— Assigned task —
Copy the lines from the one containing "la paie et de Silae" through the one containing "GoDaddy.com LLC ด้วย", both included, and change "Design by" to "Theme by" with nothing else altered. Give back only those lines.

- - -

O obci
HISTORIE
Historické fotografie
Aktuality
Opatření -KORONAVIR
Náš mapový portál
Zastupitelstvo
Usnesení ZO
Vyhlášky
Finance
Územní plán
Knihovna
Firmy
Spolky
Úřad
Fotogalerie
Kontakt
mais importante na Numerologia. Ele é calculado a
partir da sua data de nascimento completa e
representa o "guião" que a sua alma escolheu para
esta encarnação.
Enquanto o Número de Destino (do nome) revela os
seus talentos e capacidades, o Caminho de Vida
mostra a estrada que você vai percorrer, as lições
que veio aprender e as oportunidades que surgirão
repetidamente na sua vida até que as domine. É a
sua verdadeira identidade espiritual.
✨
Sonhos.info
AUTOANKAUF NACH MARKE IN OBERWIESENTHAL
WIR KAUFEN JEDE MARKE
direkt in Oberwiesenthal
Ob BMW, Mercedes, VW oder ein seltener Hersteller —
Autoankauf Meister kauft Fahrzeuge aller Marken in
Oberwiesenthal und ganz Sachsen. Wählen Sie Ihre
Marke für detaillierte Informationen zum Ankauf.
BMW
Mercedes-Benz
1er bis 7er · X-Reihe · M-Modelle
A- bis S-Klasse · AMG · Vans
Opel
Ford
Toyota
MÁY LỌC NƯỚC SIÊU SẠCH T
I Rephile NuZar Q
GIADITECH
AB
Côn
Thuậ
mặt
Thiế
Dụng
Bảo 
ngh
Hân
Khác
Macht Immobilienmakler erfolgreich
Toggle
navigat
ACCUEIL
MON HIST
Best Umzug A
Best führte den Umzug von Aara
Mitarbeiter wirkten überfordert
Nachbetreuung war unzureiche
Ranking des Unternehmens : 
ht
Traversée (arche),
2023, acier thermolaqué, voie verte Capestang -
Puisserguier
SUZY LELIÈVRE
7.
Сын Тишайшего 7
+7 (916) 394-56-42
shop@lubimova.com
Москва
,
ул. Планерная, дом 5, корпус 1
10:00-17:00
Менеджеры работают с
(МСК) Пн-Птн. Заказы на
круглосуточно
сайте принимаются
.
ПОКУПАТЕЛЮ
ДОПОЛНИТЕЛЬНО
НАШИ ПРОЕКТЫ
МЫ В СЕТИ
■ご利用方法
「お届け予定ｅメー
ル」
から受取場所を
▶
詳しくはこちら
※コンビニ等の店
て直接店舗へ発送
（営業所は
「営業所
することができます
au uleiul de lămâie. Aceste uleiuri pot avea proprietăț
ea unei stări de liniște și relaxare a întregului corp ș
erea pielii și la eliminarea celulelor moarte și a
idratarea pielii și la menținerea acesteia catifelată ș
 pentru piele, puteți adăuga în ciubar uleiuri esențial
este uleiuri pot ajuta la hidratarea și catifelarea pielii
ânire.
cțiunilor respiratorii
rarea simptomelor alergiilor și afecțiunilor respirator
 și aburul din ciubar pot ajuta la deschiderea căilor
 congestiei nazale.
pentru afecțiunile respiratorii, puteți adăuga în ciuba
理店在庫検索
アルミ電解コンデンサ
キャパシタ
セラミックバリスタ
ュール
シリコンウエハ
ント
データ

- - -

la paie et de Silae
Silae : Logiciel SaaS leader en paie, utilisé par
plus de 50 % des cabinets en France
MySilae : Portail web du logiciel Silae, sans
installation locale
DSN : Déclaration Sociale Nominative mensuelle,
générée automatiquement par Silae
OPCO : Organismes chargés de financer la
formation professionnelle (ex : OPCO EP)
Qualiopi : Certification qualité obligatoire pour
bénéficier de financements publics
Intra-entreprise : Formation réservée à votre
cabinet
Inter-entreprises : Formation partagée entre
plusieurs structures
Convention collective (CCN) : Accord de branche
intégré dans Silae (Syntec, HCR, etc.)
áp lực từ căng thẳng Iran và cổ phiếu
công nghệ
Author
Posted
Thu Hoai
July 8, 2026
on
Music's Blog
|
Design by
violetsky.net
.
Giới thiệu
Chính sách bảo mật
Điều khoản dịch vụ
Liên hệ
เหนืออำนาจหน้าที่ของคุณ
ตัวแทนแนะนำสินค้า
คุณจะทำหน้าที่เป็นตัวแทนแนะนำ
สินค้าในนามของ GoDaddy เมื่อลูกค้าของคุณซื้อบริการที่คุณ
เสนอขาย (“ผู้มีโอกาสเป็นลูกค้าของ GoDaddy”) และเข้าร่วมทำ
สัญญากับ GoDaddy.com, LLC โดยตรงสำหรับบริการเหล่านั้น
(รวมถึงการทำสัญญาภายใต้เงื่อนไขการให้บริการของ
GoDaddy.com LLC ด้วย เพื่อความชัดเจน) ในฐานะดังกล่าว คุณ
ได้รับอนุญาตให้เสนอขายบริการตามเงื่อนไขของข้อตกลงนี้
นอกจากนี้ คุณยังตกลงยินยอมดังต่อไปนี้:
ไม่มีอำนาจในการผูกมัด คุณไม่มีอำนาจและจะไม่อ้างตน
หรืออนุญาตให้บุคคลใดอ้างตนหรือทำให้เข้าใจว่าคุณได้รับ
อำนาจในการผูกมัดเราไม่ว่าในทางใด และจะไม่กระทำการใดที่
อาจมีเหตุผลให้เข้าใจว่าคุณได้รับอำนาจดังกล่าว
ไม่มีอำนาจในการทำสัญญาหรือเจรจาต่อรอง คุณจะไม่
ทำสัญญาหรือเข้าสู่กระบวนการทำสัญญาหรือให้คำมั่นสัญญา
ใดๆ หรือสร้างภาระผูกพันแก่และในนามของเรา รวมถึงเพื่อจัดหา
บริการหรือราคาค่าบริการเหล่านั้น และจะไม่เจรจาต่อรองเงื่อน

- - -

— Answer space —
la paie et de Silae
Silae : Logiciel SaaS leader en paie, utilisé par
plus de 50 % des cabinets en France
MySilae : Portail web du logiciel Silae, sans
installation locale
DSN : Déclaration Sociale Nominative mensuelle,
générée automatiquement par Silae
OPCO : Organismes chargés de financer la
formation professionnelle (ex : OPCO EP)
Qualiopi : Certification qualité obligatoire pour
bénéficier de financements publics
Intra-entreprise : Formation réservée à votre
cabinet
Inter-entreprises : Formation partagée entre
plusieurs structures
Convention collective (CCN) : Accord de branche
intégré dans Silae (Syntec, HCR, etc.)
áp lực từ căng thẳng Iran và cổ phiếu
công nghệ
Author
Posted
Thu Hoai
July 8, 2026
on
Music's Blog
|
Theme by
violetsky.net
.
Giới thiệu
Chính sách bảo mật
Điều khoản dịch vụ
Liên hệ
เหนืออำนาจหน้าที่ของคุณ
ตัวแทนแนะนำสินค้า
คุณจะทำหน้าที่เป็นตัวแทนแนะนำ
สินค้าในนามของ GoDaddy เมื่อลูกค้าของคุณซื้อบริการที่คุณ
เสนอขาย (“ผู้มีโอกาสเป็นลูกค้าของ GoDaddy”) และเข้าร่วมทำ
สัญญากับ GoDaddy.com, LLC โดยตรงสำหรับบริการเหล่านั้น
(รวมถึงการทำสัญญาภายใต้เงื่อนไขการให้บริการของ
GoDaddy.com LLC ด้วย เพื่อความชัดเจน) ในฐานะดังกล่าว คุณ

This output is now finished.